In this study, through the comparison of different platforms and analytes, MinION provides real-time sequencing and long reads but with limited output and high cost, while the BGI platform can generate sufficient data and provide more information with lower cost but longer time. The Illumina platform had a performance between MinION and BGI on time and cost, which is prevalent in clinical applications. Compared with serology and multiplex PCR which can only detect known pathogens, the continuous optimization and cost reductions of mNGS, combined with appropriate sample selection, can promote rapid diagnosis and provide more clinically broad-spectrum pathogens and epidemiologically relevant information, especially in unknown infections.

Methods

Sample collection and nucleic acid extraction

Lower respiratory tract specimens (bronchoalveolar lavage fluid [BALF] and sputum) and blood were collected for nucleic acid extraction. For MinION and BGISEQ-500 library preparation, BALF and blood were centrifuged at 3000 rpm for 20 min under 4℃ to collect supernatant. Sputum was digested by 1 % trypsin at 37℃ for 30 min. 500µL supernatants and 500µL digested sputum were used for nucleic acid extraction using the QIAamp MinElute Virus Spin Kit (Cat No: 57,704, Qiagen, USA) according to the manufacturer’s instructions, respectively. RNA was transformed into double-stranded DNA with NEBNext Ultra II RNA First Strand Synthesis Module (Cat No: E7771, NEB) and NEBNext Ultra II Non-Directional RNA Second Strand Synthesis Module (Cat. No: E6111, NEB) according to the manufacturer’s instructions.

Aliquots of blood and sputum were sent to Vision Medicals (sequencing company, Beijing) for sequencing. Nucleic acids were extracted using TIANamp Micro DNA Kit (DP316, TIANGEN BIOTECH, China) following the manufacturer’s operational manual.

Metagenomic sequencing and analysis

Library preparation and sequencing kits were selected according to corresponding sequencing platforms. Kit details are shown in Table S3. The entire processes were carried out according to the manufacturer’s protocols. The DNA preparing for library were sheared into 200 bp with micro-TUBE (Cat. No: 520,045, Covaris, USA) on Covaris M220 for Illumina platform and 300 bp by fragmentase for BGI platform. There was no fragmentation during library preparation for MinION platform.

Quality control and removal of low-quality reads were performed by PycoQC v2.2.4 [19] and SOAPnuke v2.0.7 [20], respectively. Clean reads were classified by Centrifuge v1.0.4 [21]. Bowtie 2 (version 2.3.5.1) [22] and MEGAHIT (version 1.2.9) [23] were used for read alignment and genome assembly, respectively.

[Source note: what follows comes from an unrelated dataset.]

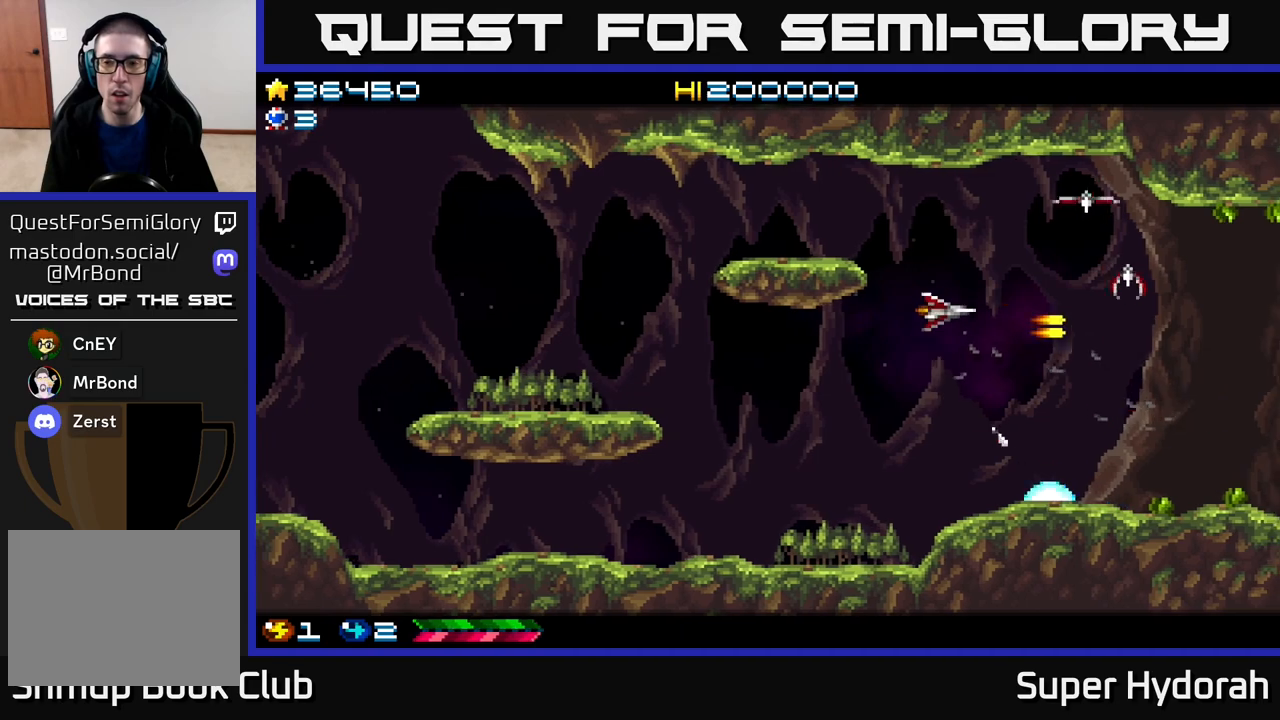
{"buttons": ["A", "DPAD_DOWN"], "events": [[317, "DPAD_UP", "up"], [367, "DPAD_DOWN", "down"]]}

The maximum likelihood phylogenetic tree of C. psittaci strain L99 and other 22 previously described global C. psittaci strains from NCBI was constructed by kSNP3.1 [24] with bootstrap analysis (n = 1000). Seven genes of strain L99 (enoA-fumC-gatA-gidA-hemN-hflX-oppA) were used for genotyping through the Chlamydiales MLST database [25]. Resistance genes and virulence factors were identified by BLAST analysis of the assembled sequences against the Comprehensive Antibiotic Resistance Database and the Virulence Factors Database with cutoffs of 95, respectively.

Pathogen verification

Vero cell cultures were inoculated directly with BALF, sputum, and blood samples, and incubated for 4 days. Cytopathy was observed by light microscope. Vero cells were collected for nucleic acid extraction using the QIAamp MinElute Virus Spin Kit (Cat No: 57704, Qiagen) according to the manufacturer’s manual. DNA was processed to detect the C. psittaci outer membrane protein A (ompA) gene by PCR using primers ompA-F (5’-ACTATGTGGGAAGGTGCT-3’) and ompA-R (5’-TAGACTTCATTTTGTTGATCTGA-3’) [26]. The products were used for agarose gel electrophoresis and Sanger sequencing. Nuclease-free water was used as a negative control. The sequence of PCR product was evaluated by BLAST analysis against the NCBI database and used for typing by DNAStar with representative genotype sequences of C. psittaci.